On the awesomeness of Libraries

Being a bookworm, it is unsurprising that I have a huge fondness for libraries and have done, ever since I was a small child. I'm sure that many blogs dedicated to books and writing have done a feature on this topic, but libraries are so important to me, I couldn't resist doing one of my own. So here are my reasons why libraries are awesome, and why I think they should remain open as much as possible:

1. Libraries are free!

This is such an obvious point to make, but sometimes I think people forget that in their own town there is somewhere where they can obtain books, newspapers and magazines without having to pay anything. In this day and age, it is so easy and convenient to just download an e-book or pop to the corner shop to buy a magazine, but this costs money and if you are trying to save up for something, then libraries can be a great resource. I think being an active member of a library has saved me thousands of pounds over the years, since I read on average one book every two weeks.

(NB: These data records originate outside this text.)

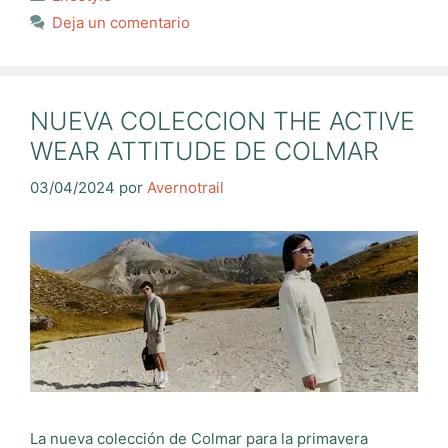
Deja un comentario
NUEVA COLECCION THE ACTIVE
WEAR ATTITUDE DE COLMAR
03/04/2024
por
Avernotrail
La nueva colección de Colmar para la primavera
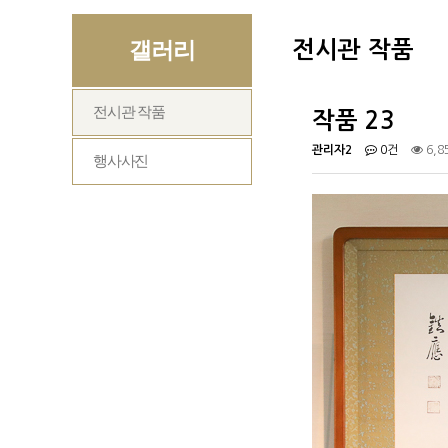
갤러리
전시관 작품
전시관 작품
작품 23
관리자2
0건
6,8
행사사진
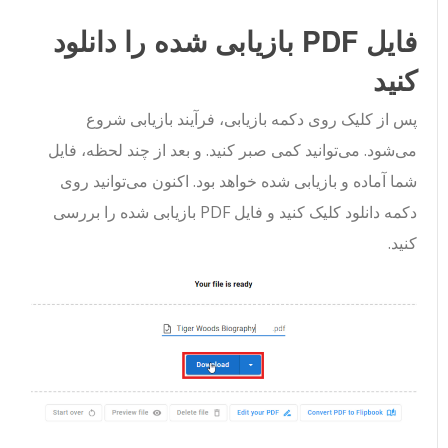
فایل PDF بازیابی شده را دانلود
کنید
پس از کلیک روی دکمه بازیابی، فرآیند بازیابی شروع
می‌شود. می‌توانید کمی صبر کنید. و بعد از چند لحظه، فایل
شما آماده و بازیابی شده خواهد بود. اکنون می‌توانید روی
دکمه دانلود کلیک کنید و فایل PDF بازیابی شده را بررسی
کنید.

If I bought a book or downloaded an e-book every time I wanted to read something new instead of just checking one out for free I would be a lot poorer than I am - I might even be in debt!

2. Libraries Promote Discovery

Since the books in the library are free, its easier for people to take a risk and try authors they wouldn't otherwise. On the rare occasions that I do buy books from a bookshop I tend to purchase books from authors that I already like since I want to make sure that I get the best value for my money, whereas I'm more likely to try a book outside of my comfort zone when I'm browsing in the library. If I try a book from the library and I find I don't like it, I can always take it back and try something else, whereas I can't go back to a bookshop and get a refund just because I didn't enjoy the story. I've discovered a lot of great authors through libraries and I think my reading tastes would be a lot less broad if I bought all the books I read.

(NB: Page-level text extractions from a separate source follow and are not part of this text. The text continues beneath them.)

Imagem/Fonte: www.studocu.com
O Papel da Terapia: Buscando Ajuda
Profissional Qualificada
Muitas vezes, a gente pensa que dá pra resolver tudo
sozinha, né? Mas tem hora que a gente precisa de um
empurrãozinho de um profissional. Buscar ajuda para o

3. Libraries Promote A Sense of Community

Libraries aren't just places to sit and read in peace, they are also great places to meet people. Most libraries run lots of different activities and classes every week, which can range from reading groups to choirs, as well as specialized activities for children. Libraries also promote a sense of community because they are open to everyone, no matter what their reading ability is. Libraries are one of the few places where old and young people can be found together, one of the few places where it doesn't matter how much you earn or what you're wearing or what you believe in, you're still welcome to come in and learn something or try something new.

Over the course of my life, libraries have been a refuge from bad weather, a place to cure boredom or loneliness, somewhere I can go when I'm too broke to even buy a coffee from a coffeeshop, a place to meet up with my friends, a place to escape to when life gets too much and now that I'm a nanny, somewhere to take my charges when nowhere else is open. Libraries stimulate my mind, and make me feel inspired even when I'm in a bad mood, and I think they are invaluable not just to me as an individual, but to society in general. I believe that libraries build people up, and that they should be used and appreciated instead of being taken for granted, which they often are. 

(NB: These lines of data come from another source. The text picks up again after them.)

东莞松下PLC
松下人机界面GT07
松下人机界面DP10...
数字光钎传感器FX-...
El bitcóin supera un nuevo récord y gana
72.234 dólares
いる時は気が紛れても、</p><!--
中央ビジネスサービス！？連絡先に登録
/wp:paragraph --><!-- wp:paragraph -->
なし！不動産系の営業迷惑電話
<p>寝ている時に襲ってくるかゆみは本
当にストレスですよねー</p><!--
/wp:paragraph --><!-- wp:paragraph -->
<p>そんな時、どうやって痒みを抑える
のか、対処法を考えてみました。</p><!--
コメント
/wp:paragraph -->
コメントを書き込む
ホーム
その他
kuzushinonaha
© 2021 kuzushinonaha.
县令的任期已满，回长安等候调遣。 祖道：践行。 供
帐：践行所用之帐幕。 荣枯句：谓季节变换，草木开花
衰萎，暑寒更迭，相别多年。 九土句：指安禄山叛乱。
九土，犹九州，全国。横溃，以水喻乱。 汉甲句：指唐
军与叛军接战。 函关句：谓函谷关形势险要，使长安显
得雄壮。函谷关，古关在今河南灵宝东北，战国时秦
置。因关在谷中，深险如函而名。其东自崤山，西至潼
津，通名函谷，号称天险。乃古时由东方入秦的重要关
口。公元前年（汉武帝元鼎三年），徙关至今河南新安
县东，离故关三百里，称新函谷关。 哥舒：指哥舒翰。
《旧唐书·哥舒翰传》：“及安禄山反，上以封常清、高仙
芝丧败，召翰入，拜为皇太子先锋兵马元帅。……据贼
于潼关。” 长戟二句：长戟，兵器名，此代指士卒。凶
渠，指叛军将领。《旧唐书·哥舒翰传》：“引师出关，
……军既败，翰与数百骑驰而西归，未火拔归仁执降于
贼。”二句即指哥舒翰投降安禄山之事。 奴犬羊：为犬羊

If you are interested in this topic, then I would recommend you read The Library Book. It's a collection of essays written by famous authors and journalists, all explaining why they love libraries and why the British Government shouldn't close them. My favourite article in the book is by Caitlin Moran, it is a very touching account of how going to the library helped her realize who she wanted to be, namely a highly revered writer for the Sunday Times.



Adele Caffrey said...

I loved The Last Runaway by Tracy Chevalier, it taught me about the people who used to hide slaves before the emancipation in America. I've read most of her novels but this is the first I really loved since Fallen Angels, set around the time of the Suffragette movement in London.

Sarah Ashman said...

Thanks for your comment Adele! I haven't read any books by Tracy Chevalier, but The Last Runaway sounds interesting - I like stories about revolutionary people, people who are brave and make a difference for the rest of us. If you're interested in reading more about slavery I would suggest Uncle Tom's cabin [although it is a very hefty read and I personally didn't finish it!]. Fallen Angels sounds good - I'm always awed by how much the Suffragettes did and I feel guilty that I don't always remember to vote. Historical fiction is definitely one of the genres I don't read enough of, so thanks for your suggestion!